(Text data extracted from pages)
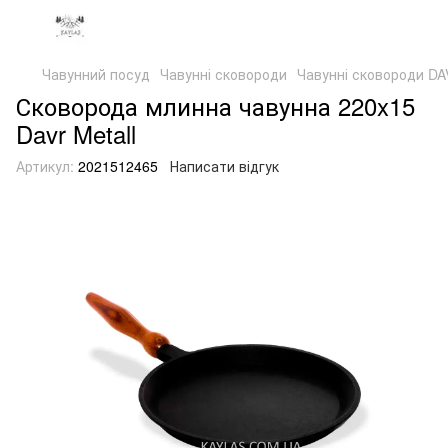
Чавунний посуд
Чавунні сковороди
Чавунні сковороди D
Сковорода млинна чавунна 220x15
Davr Metall
Артикул:
2021512465
Написати відгук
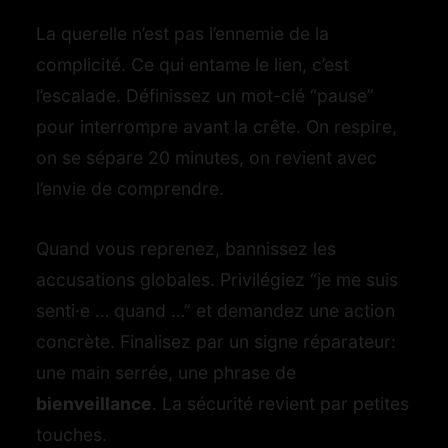
La querelle n’est pas l’ennemie de la
complicité. Ce qui entame le lien, c’est
l’escalade. Définissez un mot-clé “pause”
pour interrompre avant la crête. On respire,
on se sépare 20 minutes, on revient avec
l’envie de comprendre.
Quand vous reprenez, bannissez les
accusations globales. Privilégiez “je me suis
senti·e … quand …” et demandez une action
concrète. Finalisez par un signe réparateur:
une main serrée, une phrase de
bienveillance
. La sécurité revient par petites
touches.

* [Exercise aim] Can you repeat every line of text from the records above, word for word, leaving out the pictures?

* [Solution to this problem]
Чавунний посуд
Чавунні сковороди
Чавунні сковороди D
Сковорода млинна чавунна 220x15
Davr Metall
Артикул:
2021512465
Написати відгук
La querelle n’est pas l’ennemie de la
complicité. Ce qui entame le lien, c’est
l’escalade. Définissez un mot-clé “pause”
pour interrompre avant la crête. On respire,
on se sépare 20 minutes, on revient avec
l’envie de comprendre.
Quand vous reprenez, bannissez les
accusations globales. Privilégiez “je me suis
senti·e … quand …” et demandez une action
concrète. Finalisez par un signe réparateur:
une main serrée, une phrase de
bienveillance
. La sécurité revient par petites
touches.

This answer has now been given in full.